Winners of the Hackathon Agro competition co-organized by the UK embassy in Uruguay, the local Cámara Uruguaya de Tecnologías de la Información (CUTI) and Fundación da Vinci, have visited England. Carlos Capano, Juan Francisco Kniazev and Agustín Ackermann, shared their experiences from their trip to England with Ambassador Ian Duddy, upon their return.
The team presented an innovative solution for the prevention of the problem of barley net blotch on 9-10 September 2017 at Expo Prado.
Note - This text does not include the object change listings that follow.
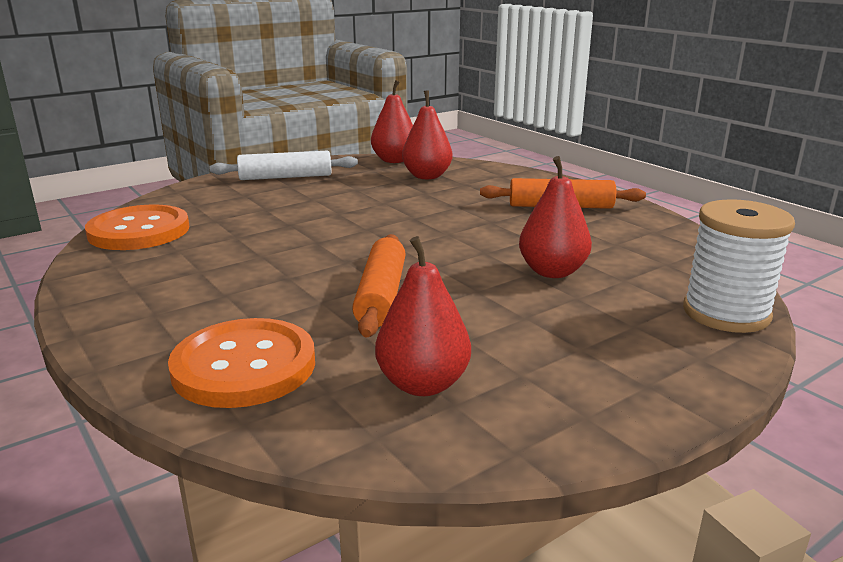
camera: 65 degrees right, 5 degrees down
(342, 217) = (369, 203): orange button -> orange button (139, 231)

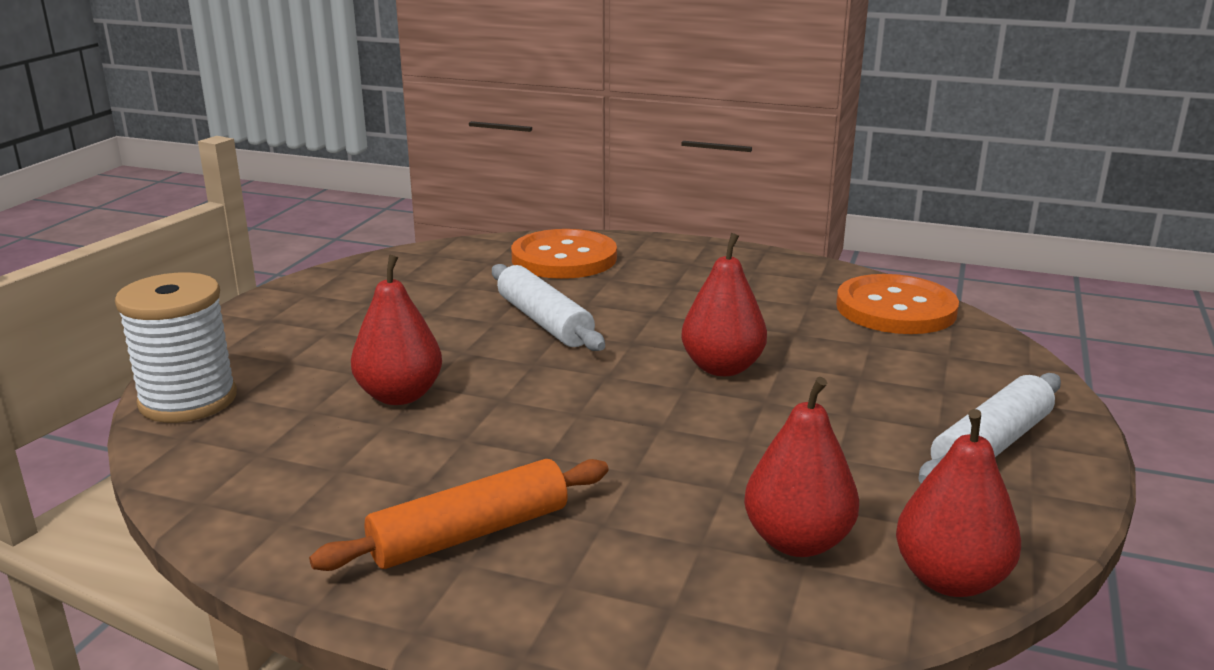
camera: 145 degrees right, 0 degrees up
(381, 296) = (544, 321): orange rolling pin -> white rolling pin
(423, 384) = (433, 280): red pear -> red pear (722, 368)

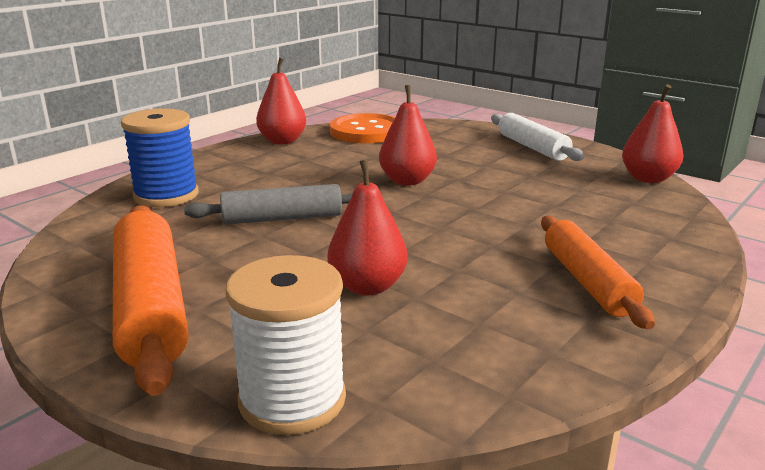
camera: 70 degrees left, 0 degrees up
(327, 312) = (150, 307): none -> orange rolling pin
(544, 321) = (282, 218): white rolling pin -> grey rolling pin
(564, 258) = (166, 195): orange button -> blue spool
(797, 541) = (612, 199): red pear -> red pear (282, 141)

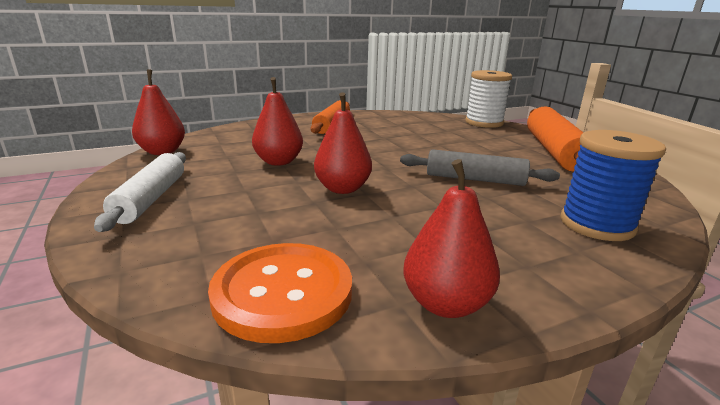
camera: 155 degrees left, 0 degrees up
(367, 286) = (437, 140): red pear -> red pear (278, 162)

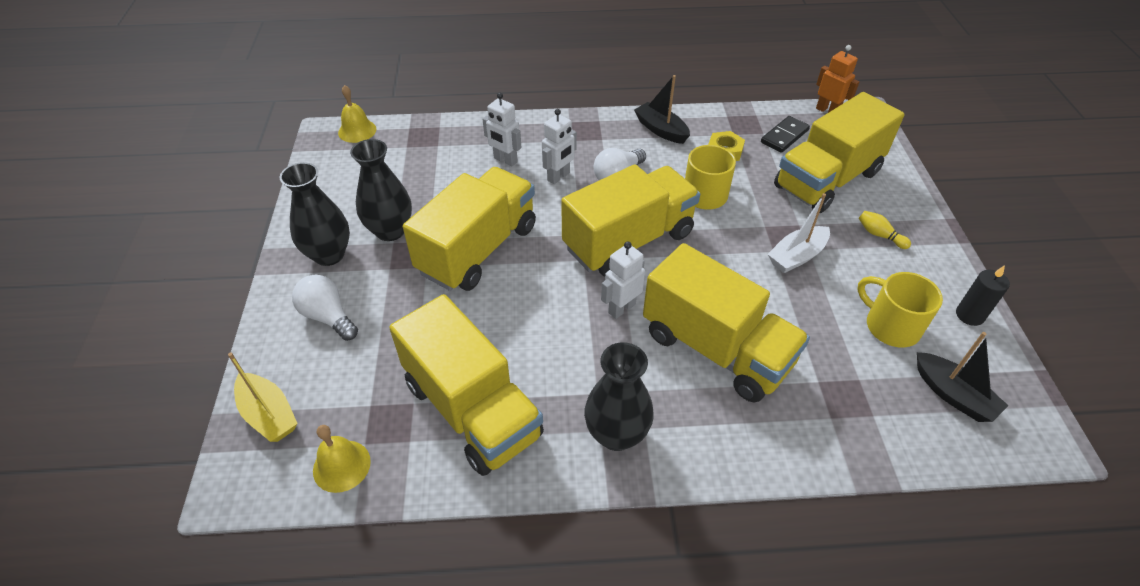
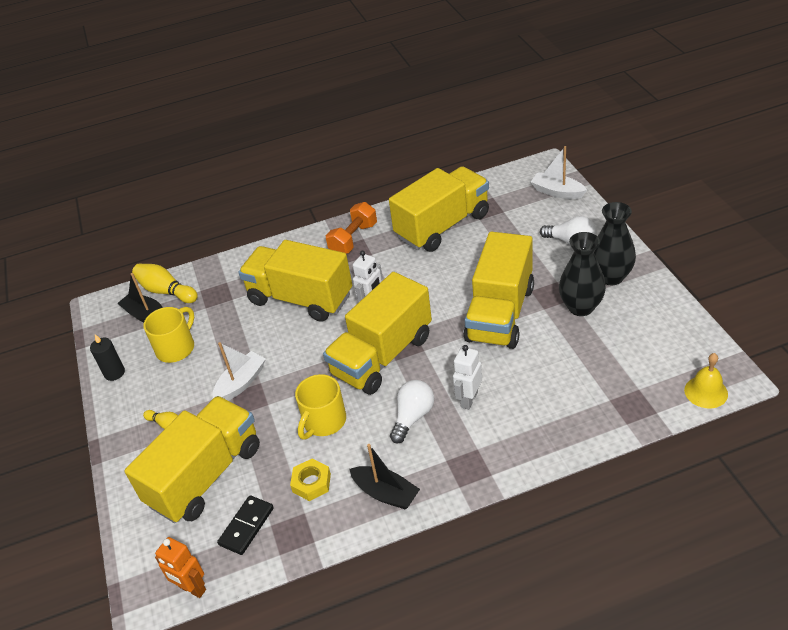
camera: 170 degrees right, 5 degrees down
(269, 414) = (557, 192): yellow boat -> white boat
(341, 466) = (497, 186): yellow bell -> none
(472, 409) = (442, 226): yellow truck -> yellow truck turned 105 degrees clockwise
(505, 160) = (530, 402): white robot -> none
(616, 434) = (353, 239): black vase -> orange dumbbell
(890, 326) = (176, 348): yellow mug -> yellow mug turned 90 degrees counterclockwise
(932, 432) = (166, 291): none -> yellow bowling pin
In the UK, they met with representatives from different organizations related to their project, such as Barley Hub, Harper Adams University and the Agritech sector of the Department for International Trade DIT.
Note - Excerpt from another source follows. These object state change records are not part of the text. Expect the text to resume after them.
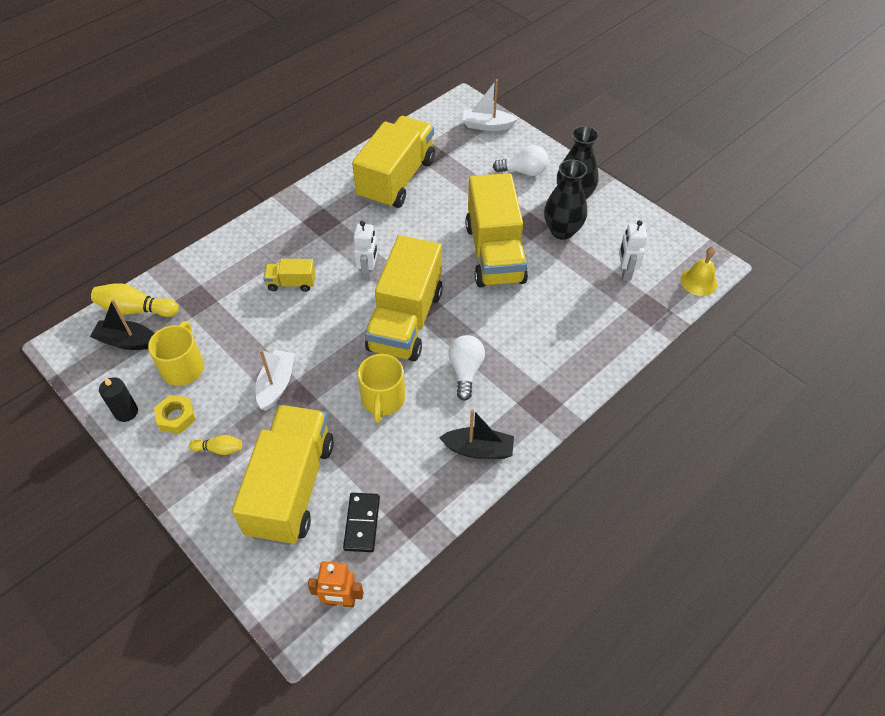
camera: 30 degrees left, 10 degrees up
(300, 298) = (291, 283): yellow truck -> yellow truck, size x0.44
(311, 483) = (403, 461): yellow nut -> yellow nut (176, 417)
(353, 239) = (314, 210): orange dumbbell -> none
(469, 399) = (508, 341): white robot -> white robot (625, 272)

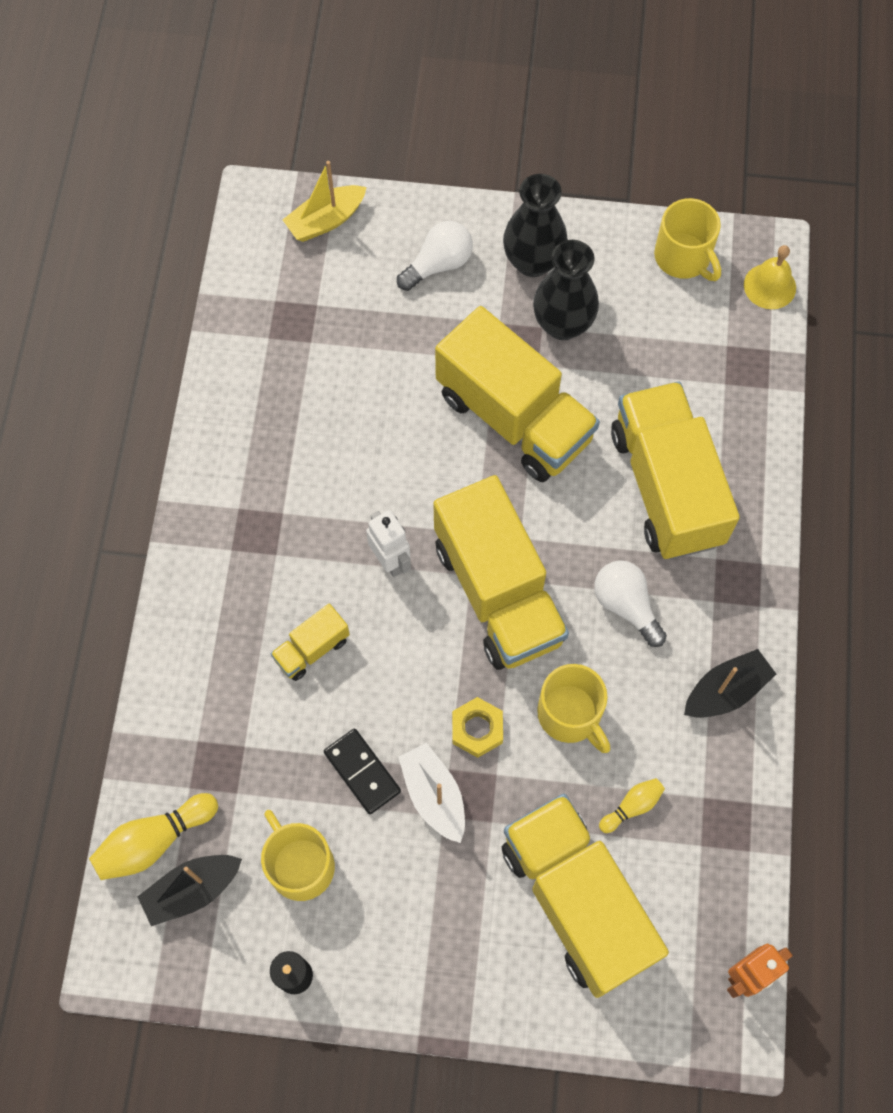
camera: 40 degrees left, 15 degrees up
(176, 417) = (361, 931): yellow nut -> yellow nut (477, 729)
(219, 449) = (452, 926): yellow bowling pin -> yellow bowling pin (632, 806)
(362, 523) = (688, 876): black domino -> black domino (362, 772)
(396, 179) = (290, 394): yellow truck -> yellow truck (666, 487)
(487, 126) = (326, 220): white boat -> yellow boat
(625, 272) = (682, 333): white robot -> none
(660, 241) = (683, 257): none -> yellow mug

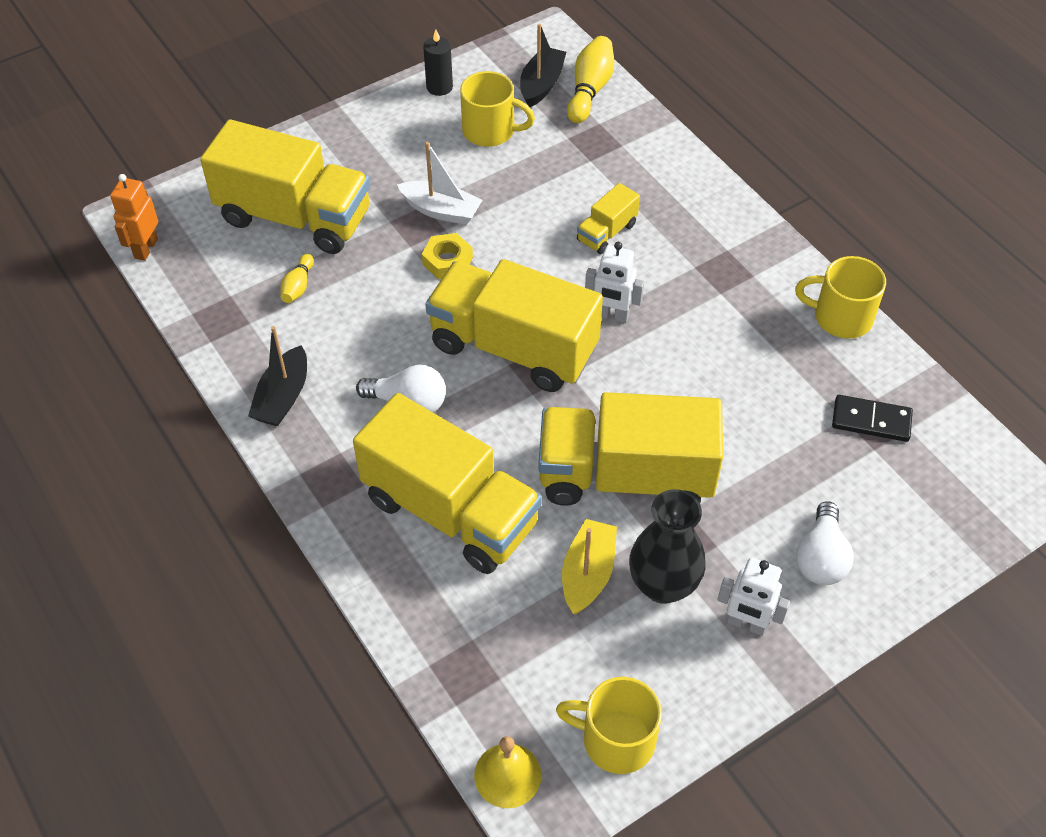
camera: 140 degrees right, 15 degrees down
(312, 649) = (606, 232): yellow truck -> yellow truck turned 150 degrees counterclockwise
(326, 220) = (953, 523): yellow boat -> yellow boat (588, 574)
(362, 772) = (501, 194): black domino -> black domino (871, 421)
(533, 262) = (746, 624): black vase -> white robot
(570, 715) = (389, 309): yellow mug -> yellow mug (840, 317)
During the Harper Adams tour, they saw how the university works with drones for farming or soil and tillage projects. They also visited the hands-free hectare project, where farming is done through robotics and technology, and no human has been inside the hectare since the project started, more than one year ago. Hackathon winners described the work as “spectacular”.
Capano, Kniazev and Ackermann didn’t know each other before the Hackathon and they come from different academic backgrounds: agro, business and IT. For them, this was a challenge but also an asset: “Different points of view are exactly what we needed”, they told ambassador Duddy.
At the moment, the team is working to validate their project and create a product from the idea that made them win the Agro Hackathon. They are looking forward to running tests and setting up their company in the near future.
During their trip, they presented their project and created links with English organizations that work in the field. The team is also planning to bid for funds and looking for organizations that could be interested in creating partnerships, especially IT companies working with drones or satellites.
The Hackathon Agro was co-organized by the UK Embassy, Cámara Uruguaya de Tecnologías de la Información (CUTI) and Fundación da Vinci with the support of FOMIN/BID, SIUR Travel, INIA and ICA, was declared of National Interest by the Uruguayan Ministry of Agriculture.